Les arcanes de la restauration

Les arcanes de la restauration

février 22, 2015 0 Par ArielLittel

Que n’ais-je pas entendu ! Ragots, rumeurs, légendes urbaines : la restauration est ancestrale, mais demeure un domaine d’initiés qui en connaissent seuls les arcanes, mais sur lequel les affabulations vont bon train. Levons le voile sur ce qui s’y passe, ou non.

  • Pisser dans la soupe, mettre des crottes de nez dans le potage, etc : jamais vu. Nous tenons à vous, et par dessus tout, nous sommes humains. Avec la considération et la compassion pour son prochain que cela implique.

  • Servir des surgelés Picard (ou tout autre marque moins réputée) : jamais vu, même dans les pires bouges où j’ai eu l’honneur d’exercer, l’un d’entre eux ayant été un restaurant à touristes à haut débit.

  • Ne pas respecter les tenues réglementaires, et par une conséquence inévitable, essaimer quelques cheveux ou poils de torse dans les plats : un an durant, mon second de cuisine pratiquait son art torse nu. Il fait souvent 45 degrés en cuisine. Voilà.

  • Couper les bières à l’eau : jamais vu, jamais fait.

  • Resservir une bière tirée par erreur deux heures avant en la mélangeant avec de la bière fraîche : à tous les services, ou presque. Unes des arcanes les plus fréquentes, et presque normale, non?

  • Prendre vos futurs glaçons à pleines mains, relativement propres : j’ai perdu la pelle à glace. Depuis 6 ans.

  • Servir des espressos pour des déca : juste changer de tasse, première leçon apprise au bar. À nuancer : tout le monde ne le fait pas, mais si vous faites de la tachycardie, soyez vigilants.

  • Picorer dans vos plats : vous trouvez qu’il n’y a pas beaucoup de frites ?

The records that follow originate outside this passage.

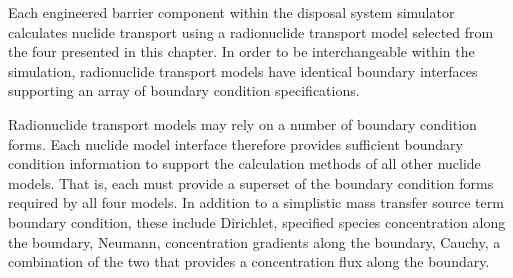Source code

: Each engineered barrier component within the \Cyder disposal system simulator calculates 
nuclide transport using a radionuclide transport model selected from the four presented in this 
chapter. In order to be interchangeable within the simulation, radionuclide 
transport models have identical boundary interfaces supporting an array of 
boundary condition specifications. 

Radionuclide transport models may rely on a number of boundary condition forms.  
Each nuclide model interface therefore provides sufficient boundary condition 
information to support the calculation methods of all other nuclide models. That 
is, each must provide a superset of the boundary condition forms required by all 
four models. In addition to a simplistic mass transfer source term boundary 
condition, these include Dirichlet, specified species concentration along the 
boundary, Neumann, concentration gradients along the boundary, Cauchy, a 
combination of the two that provides a concentration flux along the boundary.
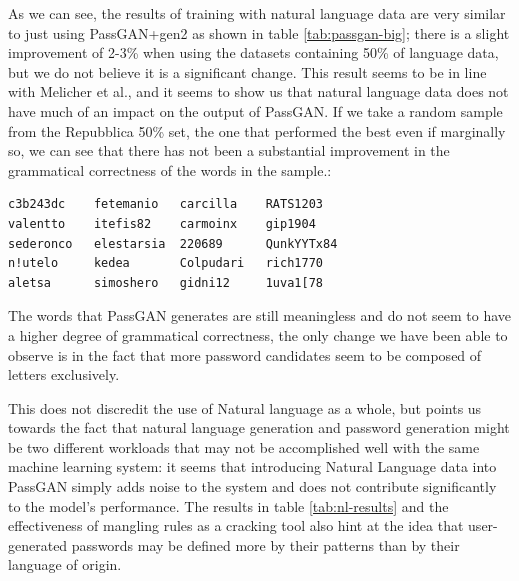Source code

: As we can see, the results of training with natural language data are very similar to just using PassGAN+gen2 as shown in table \ref{tab:passgan-big}; there is a slight improvement of 2-3\% when using the datasets containing 50\% of language data, but we do not believe it is a significant change. This result seems to be in line with Melicher et al.\cite{Melicher2016}, and it seems to show us that natural language data does not have much of an impact on the output of PassGAN. 
If we take a random sample from the Repubblica 50\% set, the one that performed the best even if marginally so, we can see that there has not been a substantial improvement in the grammatical correctness of the words in the sample.:
\begin{verbatim}
c3b243dc    fetemanio   carcilla    RATS1203
valentto    itefis82    carmoinx    gip1904
sederonco   elestarsia  220689      QunkYYTx84
n!utelo     kedea       Colpudari   rich1770
aletsa      simoshero   gidni12     1uva1[78
\end{verbatim}    

The words that PassGAN generates are still meaningless and do not seem to have a higher degree of grammatical correctness, the only change we have been able to observe is in the fact that more password candidates seem to be composed of letters exclusively.

This does not discredit the use of Natural language as a whole, but points us towards the fact that natural language generation and password generation might be two different workloads that may not be accomplished well with the same machine learning system: it seems that introducing Natural Language data into PassGAN simply adds noise to the system and does not contribute significantly to the model's performance.
The results in table \ref{tab:nl-results} and the effectiveness of mangling rules as a cracking tool also hint at the idea that user-generated passwords may be defined more by their patterns than by their language of origin.

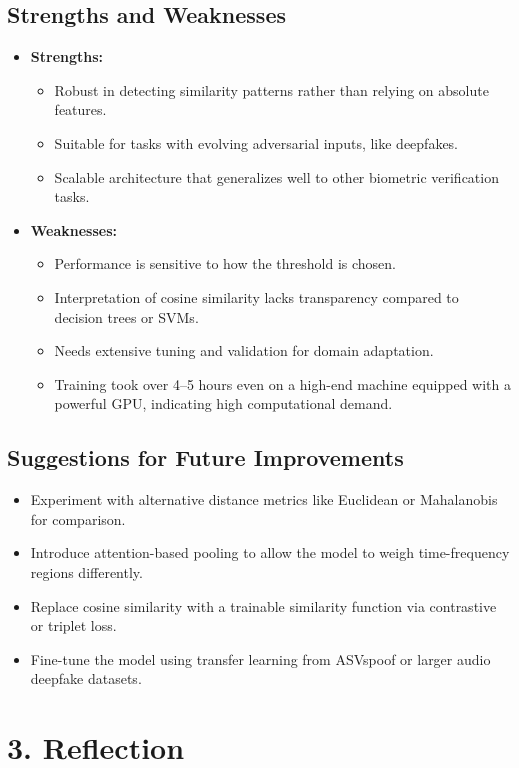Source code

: \documentclass{article}
\begin{document}
\subsection*{Strengths and Weaknesses}
\begin{itemize}
\item \textbf{Strengths:}
\begin{itemize}
\item Robust in detecting similarity patterns rather than relying on absolute features.
\item Suitable for tasks with evolving adversarial inputs, like deepfakes.
\item Scalable architecture that generalizes well to other biometric verification tasks.
\end{itemize}
\item \textbf{Weaknesses:}
\begin{itemize}
\item Performance is sensitive to how the threshold is chosen.
\item Interpretation of cosine similarity lacks transparency compared to decision trees or SVMs.
\item Needs extensive tuning and validation for domain adaptation.
\item Training took over 4–5 hours even on a high-end machine equipped with a powerful GPU, indicating high computational demand.
\end{itemize}
\end{itemize}

\subsection*{Suggestions for Future Improvements}
\begin{itemize}
\item Experiment with alternative distance metrics like Euclidean or Mahalanobis for comparison.
\item Introduce attention-based pooling to allow the model to weigh time-frequency regions differently.
\item Replace cosine similarity with a trainable similarity function via contrastive or triplet loss.
\item Fine-tune the model using transfer learning from ASVspoof or larger audio deepfake datasets.
\end{itemize}

\section*{3. Reflection}
\end{document}
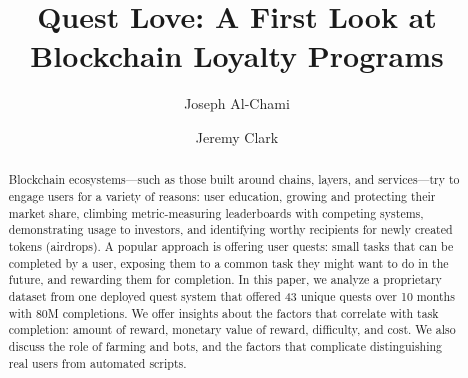 \documentclass[runningheads]{llncs}
\begin{document}
\title{Quest Love: A First Look at Blockchain Loyalty Programs}

\author{
	Joseph Al-Chami \and 
	Jeremy Clark
	}

	
	

\maketitle



\begin{abstract}

Blockchain ecosystems---such as those built around chains, layers, and services---try to engage users for a variety of reasons: user education, growing and protecting their market share, climbing metric-measuring leaderboards with competing systems, demonstrating usage to investors, and identifying worthy recipients for newly created tokens (airdrops). A popular approach is offering user quests: small tasks that can be completed by a user, exposing them to a common task they might want to do in the future, and rewarding them for completion. In this paper, we analyze a proprietary dataset from one deployed quest system that offered 43 unique quests over 10 months with 80M completions. We offer insights about the factors that correlate with task completion: amount of reward, monetary value of reward, difficulty, and cost. We also discuss the role of farming and bots, and the factors that complicate distinguishing real users from automated scripts.

\end{abstract}




\end{document}
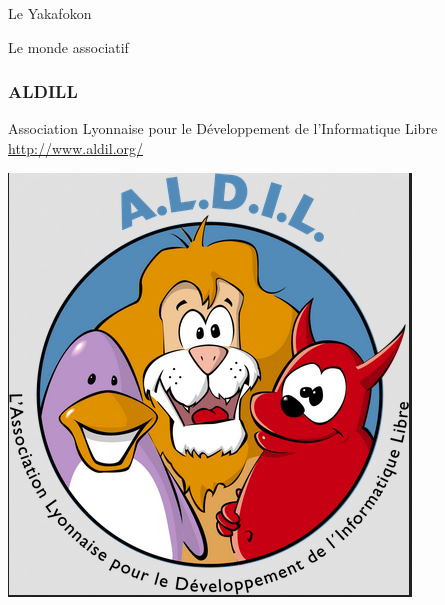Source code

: \documentclass{beamer}
\begin{document}
\begin{frame}
\begin{center}
\Huge{Le Yakafokon}
\end{center}
\end{frame}


\begin{frame}
\begin{center}
\Huge{Le monde associatif}
\end{center}
\end{frame}

\begin{frame}
\frametitle{ALDILL}

\begin{block}{Association Lyonnaise pour le Développement de l'Informatique Libre}
\url{http://www.aldil.org/}
\end{block}
\begin{center}
\includegraphics[scale=0.5] {./images/Aldill.png}
\end{center} 
\end{frame}
\end{document}
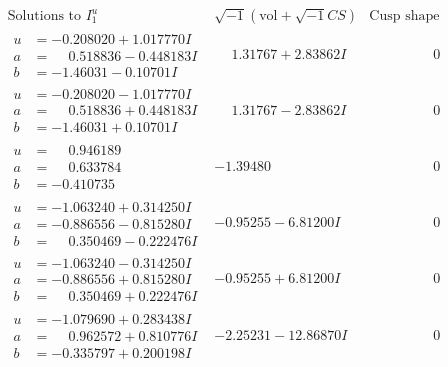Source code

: \documentclass[1p]{elsarticle_modified}
\theoremstyle{definition}
\newcommand{\I}{\sqrt{-1}}
\begin{document}
$$\begin{array}{c|c|c}  
\text{Solutions to }I^u_{1}& \I (\text{vol} + \sqrt{-1}CS) & \text{Cusp shape}\\
 \hline 
\begin{aligned}
u &= -0.208020 + 1.017770 I \\
a &= \phantom{-}0.518836 - 0.448183 I \\
b &= -1.46031 - 0.10701 I\end{aligned}
 & \phantom{-}1.31767 + 2.83862 I & \phantom{-0.000000 } 0 \\ \hline\begin{aligned}
u &= -0.208020 - 1.017770 I \\
a &= \phantom{-}0.518836 + 0.448183 I \\
b &= -1.46031 + 0.10701 I\end{aligned}
 & \phantom{-}1.31767 - 2.83862 I & \phantom{-0.000000 } 0 \\ \hline\begin{aligned}
u &= \phantom{-}0.946189\phantom{ +0.000000I} \\
a &= \phantom{-}0.633784\phantom{ +0.000000I} \\
b &= -0.410735\phantom{ +0.000000I}\end{aligned}
 & -1.39480\phantom{ +0.000000I} & \phantom{-0.000000 } 0 \\ \hline\begin{aligned}
u &= -1.063240 + 0.314250 I \\
a &= -0.886556 - 0.815280 I \\
b &= \phantom{-}0.350469 - 0.222476 I\end{aligned}
 & -0.95255 - 6.81200 I & \phantom{-0.000000 } 0 \\ \hline\begin{aligned}
u &= -1.063240 - 0.314250 I \\
a &= -0.886556 + 0.815280 I \\
b &= \phantom{-}0.350469 + 0.222476 I\end{aligned}
 & -0.95255 + 6.81200 I & \phantom{-0.000000 } 0 \\ \hline\begin{aligned}
u &= -1.079690 + 0.283438 I \\
a &= \phantom{-}0.962572 + 0.810776 I \\
b &= -0.335797 + 0.200198 I\end{aligned}
 & -2.25231 - 12.86870 I & \phantom{-0.000000 } 0 \\ \hline\begin{aligned}

\end{aligned}
\end{array}$$
\end{document}
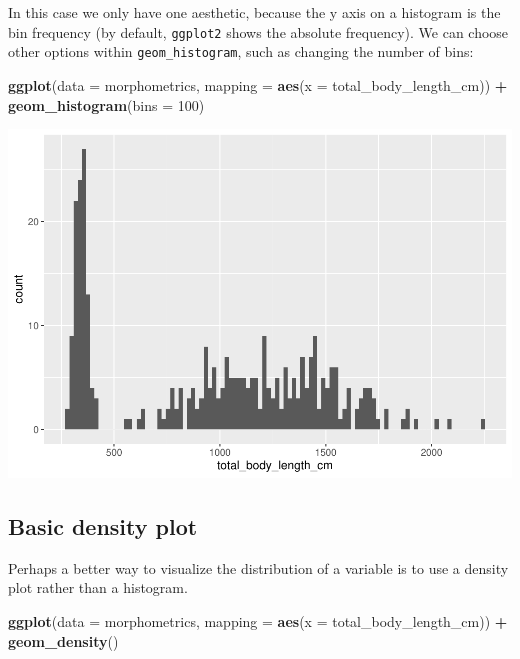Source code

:\documentclass[
]{book}
\newenvironment{Shaded}{\begin{snugshade}}{\end{snugshade}}
\newcommand{\AttributeTok}[1]{\textcolor[rgb]{0.13,0.29,0.53}{#1}}
\newcommand{\DecValTok}[1]{\textcolor[rgb]{0.00,0.00,0.81}{#1}}
\newcommand{\FunctionTok}[1]{\textcolor[rgb]{0.13,0.29,0.53}{\textbf{#1}}}
\newcommand{\NormalTok}[1]{#1}
\newcommand{\SpecialCharTok}[1]{\textcolor[rgb]{0.81,0.36,0.00}{\textbf{#1}}}
\begin{document}
In this case we only have one aesthetic, because the y axis on a histogram is
the bin frequency (by default, \texttt{ggplot2} shows the absolute frequency). We can
choose other options within \texttt{geom\_histogram}, such as changing the number of
bins:

\begin{Shaded}
\begin{Highlighting}[]
\FunctionTok{ggplot}\NormalTok{(}\AttributeTok{data =}\NormalTok{ morphometrics, }
       \AttributeTok{mapping =} \FunctionTok{aes}\NormalTok{(}\AttributeTok{x =}\NormalTok{ total\_body\_length\_cm)) }\SpecialCharTok{+}
  \FunctionTok{geom\_histogram}\NormalTok{(}\AttributeTok{bins =} \DecValTok{100}\NormalTok{)}
\end{Highlighting}
\end{Shaded}

\includegraphics{reproducible-science_files/figure-latex/gg5-1.pdf}

\hypertarget{basic-density-plot}{%
\subsection{Basic density plot}\label{basic-density-plot}}

Perhaps a better way to visualize the distribution of a variable is to use a
density plot rather than a histogram.

\begin{Shaded}
\begin{Highlighting}[]
\FunctionTok{ggplot}\NormalTok{(}\AttributeTok{data =}\NormalTok{ morphometrics, }
       \AttributeTok{mapping =} \FunctionTok{aes}\NormalTok{(}\AttributeTok{x =}\NormalTok{ total\_body\_length\_cm)) }\SpecialCharTok{+}
  \FunctionTok{geom\_density}\NormalTok{()}
\end{Highlighting}
\end{Shaded}
\end{document}
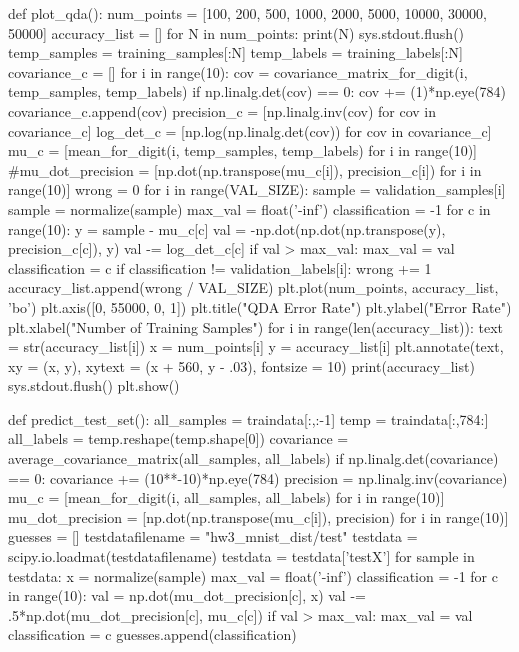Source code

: \documentclass{article}
\begin{document}
\begin{python}
def plot_qda():
    num_points = [100, 200, 500, 1000, 2000, 5000, 10000, 30000, 50000]
    accuracy_list = []
    for N in num_points:
        print(N)
        sys.stdout.flush()
        temp_samples = training_samples[:N]
        temp_labels = training_labels[:N]
        covariance_c = []
        for i in range(10):
            cov = covariance_matrix_for_digit(i, temp_samples, temp_labels)
            if np.linalg.det(cov) == 0:
                cov += (1)*np.eye(784)
            covariance_c.append(cov)
        precision_c = [np.linalg.inv(cov) for cov in covariance_c]
        log_det_c = [np.log(np.linalg.det(cov)) for cov in covariance_c]
        mu_c = [mean_for_digit(i, temp_samples, temp_labels) for i in range(10)]
        #mu_dot_precision = [np.dot(np.transpose(mu_c[i]), precision_c[i]) for i in range(10)]
        wrong = 0
        for i in range(VAL_SIZE):
            sample = validation_samples[i]
            sample = normalize(sample)
            max_val = float('-inf')
            classification = -1
            for c in range(10):
                y = sample - mu_c[c]
                val = -np.dot(np.dot(np.transpose(y), precision_c[c]), y)
                val -= log_det_c[c]
                if val > max_val:
                    max_val = val
                    classification = c
            if classification != validation_labels[i]:
                wrong += 1
        accuracy_list.append(wrong / VAL_SIZE)
    plt.plot(num_points, accuracy_list, 'bo')
    plt.axis([0, 55000, 0, 1])
    plt.title("QDA Error Rate")
    plt.ylabel("Error Rate")
    plt.xlabel("Number of Training Samples")
    for i in range(len(accuracy_list)):
        text = str(accuracy_list[i])
        x = num_points[i]
        y = accuracy_list[i]
        plt.annotate(text, xy = (x, y), xytext = (x + 560, y - .03), fontsize = 10)
    print(accuracy_list)
    sys.stdout.flush()
    plt.show()

def predict_test_set():
    all_samples = traindata[:,:-1]
    temp = traindata[:,784:]
    all_labels = temp.reshape(temp.shape[0])
    covariance = average_covariance_matrix(all_samples, all_labels)
    if np.linalg.det(covariance) == 0:
        covariance += (10**-10)*np.eye(784)
    precision = np.linalg.inv(covariance)
    mu_c = [mean_for_digit(i, all_samples, all_labels) for i in range(10)]
    mu_dot_precision = [np.dot(np.transpose(mu_c[i]), precision) for i in range(10)]
    guesses = []
    testdatafilename = "hw3_mnist_dist/test"
    testdata = scipy.io.loadmat(testdatafilename)
    testdata = testdata['testX']
    for sample in testdata:
        x = normalize(sample)
        max_val = float('-inf')
        classification = -1
        for c in range(10):
            val = np.dot(mu_dot_precision[c], x)
            val -= .5*np.dot(mu_dot_precision[c], mu_c[c])
            if val > max_val:
                max_val = val
                classification = c
        guesses.append(classification)


\end{python}
\end{document}
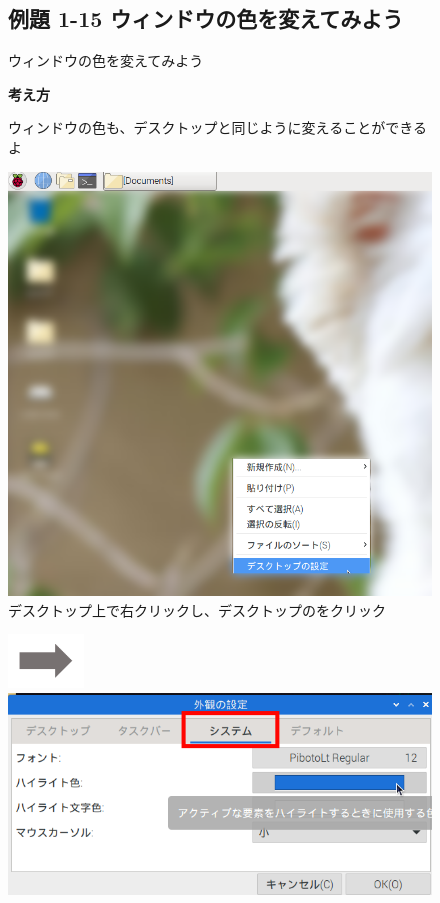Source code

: \clearpage
\begin{figure}
  \subsection{例題 1-15 ウィンドウの色を変えてみよう}

  ウィンドウの色を変えてみよう
  
  \textbf{考え方}
  
  \bigskip
  \centering
  \begin{minipage}{\textwidth}
      ウィンドウの色も、デスクトップと同じように変えることができるよ
  \end{minipage}

  \begin{minipage}{0.4\textwidth}
    \includegraphics[width=\linewidth]{text01-img/textbook-img107.png}
     デスクトップ上で右クリックし、デスクトップのをクリック
  \end{minipage}
  \includegraphics[width=2cm]{text01-img/textbook-img073.png}
  \begin{minipage}{0.4\textwidth}
    \includegraphics[width=\linewidth]{text01-img/textbook-img1001.png}

\end{minipage}
\end{figure}
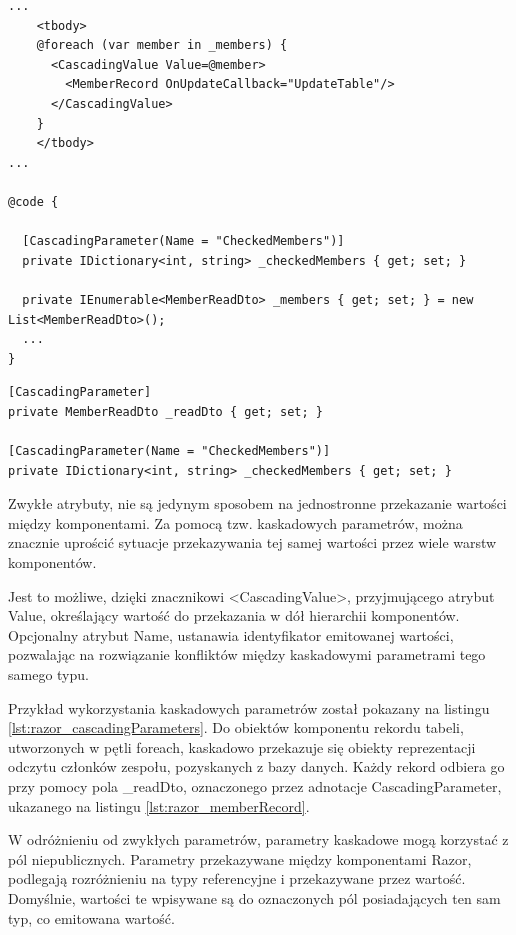 \begin{lstlisting}[language=CSharp, caption={Fragmenty komponentu tabeli członków zespołu wykorzystujące kaskadowe parametry}, label=lst:razor_cascadingParameters]
...
    <tbody>
    @foreach (var member in _members) {
      <CascadingValue Value=@member>
        <MemberRecord OnUpdateCallback="UpdateTable"/>
      </CascadingValue>
    }
    </tbody>
...

@code {

  [CascadingParameter(Name = "CheckedMembers")]
  private IDictionary<int, string> _checkedMembers { get; set; }

  private IEnumerable<MemberReadDto> _members { get; set; } = new List<MemberReadDto>();
  ...
}
\end{lstlisting}

\begin{lstlisting}[language=CSharp, caption={Kaskadowe parametry, komponentu rekordu tabeli członków zespołu}, label=lst:razor_memberRecord]
[CascadingParameter]
private MemberReadDto _readDto { get; set; }

[CascadingParameter(Name = "CheckedMembers")]
private IDictionary<int, string> _checkedMembers { get; set; }
\end{lstlisting}

Zwykłe atrybuty, nie są jedynym sposobem na jednostronne przekazanie wartości między komponentami. Za pomocą tzw. kaskadowych parametrów, można znacznie uprościć sytuacje przekazywania tej samej wartości przez wiele warstw komponentów. 

Jest to możliwe, dzięki znacznikowi <CascadingValue>, przyjmującego atrybut Value, określający wartość do przekazania w dół hierarchii komponentów. Opcjonalny atrybut Name, ustanawia identyfikator emitowanej wartości, pozwalając na rozwiązanie konfliktów między kaskadowymi parametrami tego samego typu.

Przykład wykorzystania kaskadowych parametrów został pokazany na listingu \ref{lst:razor_cascadingParameters}. Do obiektów komponentu rekordu tabeli, utworzonych w pętli foreach, kaskadowo przekazuje się obiekty reprezentacji odczytu członków zespołu, pozyskanych z bazy danych. Każdy rekord odbiera go przy pomocy pola \_readDto, oznaczonego przez adnotacje CascadingParameter, ukazanego na listingu \ref{lst:razor_memberRecord}.

W odróżnieniu od zwykłych parametrów, parametry kaskadowe mogą korzystać z pól niepublicznych. Parametry przekazywane między komponentami Razor, podlegają rozróżnieniu na typy referencyjne i przekazywane przez wartość. Domyślnie, wartości te wpisywane są do oznaczonych pól posiadających ten sam typ, co emitowana wartość. 

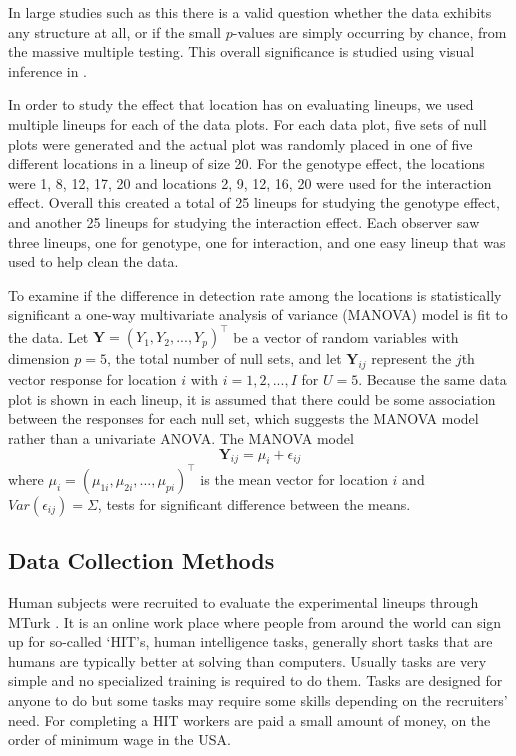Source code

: \documentclass[10pt]{article}\usepackage[]{graphicx}\usepackage[]{xcolor}
\begin{document}
In large studies such as this there is a valid question whether the data exhibits any structure at all, or if the small $p$-values are simply occurring by chance, from the massive multiple testing. This overall significance is studied using visual inference  in \citet{tengfei:2013}. 

In order to study the effect that  location has on evaluating lineups, we used multiple lineups for each of the data plots. For each data plot, five sets of null plots were generated and the actual plot was randomly placed in one of five different locations in a lineup of size 20. 
For the genotype effect, the locations were  1, 8, 12, 17, 20 and locations 2, 9, 12, 16, 20 were used for the interaction effect. %
Overall this created a total of 25 lineups for studying the genotype effect, and another 25 lineups for studying the interaction effect. Each observer saw three lineups, one for genotype, one for interaction, and one easy lineup that was used to help clean the data. 

To examine if the difference in detection rate among the locations is statistically significant a one-way multivariate analysis of variance (MANOVA) model is fit to the data.
Let $\mathbf{Y}=(Y_1,Y_2, ... , Y_p)^\top$ be a vector of random variables with dimension $p = 5$, the total number of null sets, and let $\mathbf{Y}_{ij}$ represent the $j$th vector response for  location $i$ with $i=1,2, ..., I$ for $U=5$. Because the same data plot is shown in each lineup, it is assumed that there could be some association between the responses for each null set, which suggests the MANOVA model rather than a univariate ANOVA.  The MANOVA model 
\begin{equation}\label{manova}
\mathbf{Y}_{ij} = \mu_{i} + \epsilon_{ij}
\end{equation}
where $\mu_{i}= (\mu_{1i},\mu_{2i}, ..., \mu_{pi})^\top$ is the mean vector for location $i$ and $Var(\epsilon_{ij})=\Sigma$, tests for significant difference between the means. 

\subsection{Data Collection Methods}  Human subjects were recruited to evaluate the experimental lineups through MTurk \citep{turk}.  It is an online work place where people from around the world can sign up for so-called `HIT's, human intelligence tasks, generally short tasks that are humans are typically better at solving than computers. Usually tasks are very simple and no specialized training is required to do them. Tasks are designed for anyone to do but some tasks may require some skills depending on the recruiters' need. %
 For completing a HIT workers are paid a small amount of money, on the order of minimum wage in the USA. 
\end{document}
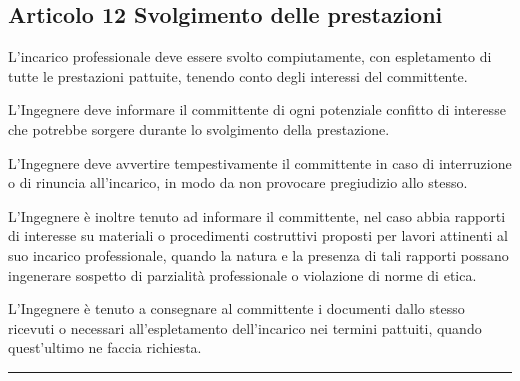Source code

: \documentclass[letterpaper,10pt,italian]{sphinxmanual}
\begin{document}
\subsection{Articolo 12 \sphinxhyphen{} Svolgimento delle prestazioni}
\label{\detokenize{capitoli/codice/codice_deontologico:articolo-12-svolgimento-delle-prestazioni}}\begin{description}
\sphinxAtStartPar
L’incarico professionale deve essere svolto compiutamente, con espletamento di tutte le prestazioni pattuite, tenendo conto degli interessi del committente.

\sphinxAtStartPar
L’Ingegnere deve informare il committente di ogni potenziale confitto di interesse che potrebbe sorgere durante lo svolgimento della prestazione.

\sphinxAtStartPar
L’Ingegnere deve avvertire tempestivamente il committente in caso di interruzione o di rinuncia all’incarico, in modo da non provocare pregiudizio allo stesso.

\sphinxAtStartPar
L’Ingegnere è inoltre tenuto ad informare il committente, nel caso abbia rapporti di interesse su materiali o procedimenti costruttivi proposti per lavori attinenti al suo incarico professionale, quando la natura e la presenza di tali rapporti possano ingenerare sospetto di parzialità professionale o violazione di norme di etica.

\sphinxAtStartPar
L’Ingegnere è tenuto a consegnare al committente i documenti dallo stesso ricevuti o necessari all’espletamento dell’incarico nei termini pattuiti, quando quest’ultimo ne faccia richiesta.

\end{description}


\bigskip\hrule\bigskip



\section{}
\label{\detokenize{capitoli/codice/codice_deontologico:capo-iii-rapporti-interni}}
\end{document}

  • Resservir un pichet de vin entamé par d’autres : clairement, pas dans les grands établissements. Sinon, oui, bien sur. On fait de l’argent, nous.

  • Servir du jus d’orange pressé la veille : de mes propres mains.

  • Utiliser le même lait toute la journée pour réaliser les cafés crèmes si chers à votre cœur : fallait pas entrer dans une brasserie.

  • Respecter les DLC (Dates Limites de Consommation) : En cuisine, toujours. Et oui, ça surprend. Au bar, euh… « le lait de soja, il est ouvert depuis quand, les gars ? – j’sais pas – ah, ok »

  • Faire attendre un client intentionnellement : si c’est un gros con malpoli, bien sur.

  • Vous arnaquer sur la note pour récupérer 50 centimes de pourboire que votre table de 15 personnes n’a pas daigné laisser : jamais fait, ma conscience est sauve. Vu et entendu un milliard de fois.

  • Rester oisif 5 minutes en cuisine dans le but de vous faire croire que nous refaisons tout le plat, alors que nous enlevons/rajoutons juste l’ingrédient au cœur du problème : hahaha. J’en ai encore donné l’ordre à un débutant hier.

  • Draguer un(e) client(e) en face de sa tendre moitié(e) : le danger est le sel de la vie.

  • Draguer pour du pourboire : l’essence du métier. Vous êtes beaux.

  • Inventer la composition d’un plat sur demande pour éviter de déranger la cuisine, ou par pure flemme  : tous les jours. Si votre serveur vous dit qu’il va demander au chef et que vous le voyez partir en cuisine, laissez-lui du pourboire, il vous aime.

  • Décider arbitrairement des stocks de plats pour sauver la cuisine en plein rush : je suis désolé, nous n’avons plus d’œufs bénédictines aujourd’hui.

  • Mentir ? La vérité, jamais.

  • Sous doser les cocktails ? Jamais fait. (Me faire reprocher le prétendu manque d’alcool dans un cocktail? Tous les jours.)

  • Sur-doser les cocktails ? Tous les jours.

  • Servir des cocktails coupés à l’eau ? Intentionnellement, jamais.

  • Offrir des shots coupés à l’eau ? Tous les jours.

  • Vous faire sentir uniques : si on y arrive.

  • Penser que vous êtes uniques : même pas les brunes aux yeux bleus, ou blonds musclés.

  • Penser que vous êtes de gros cons : trop souvent

  • Juger que vous êtes vraiment sympa, regretter votre départ : beaucoup, beaucoup trop rare.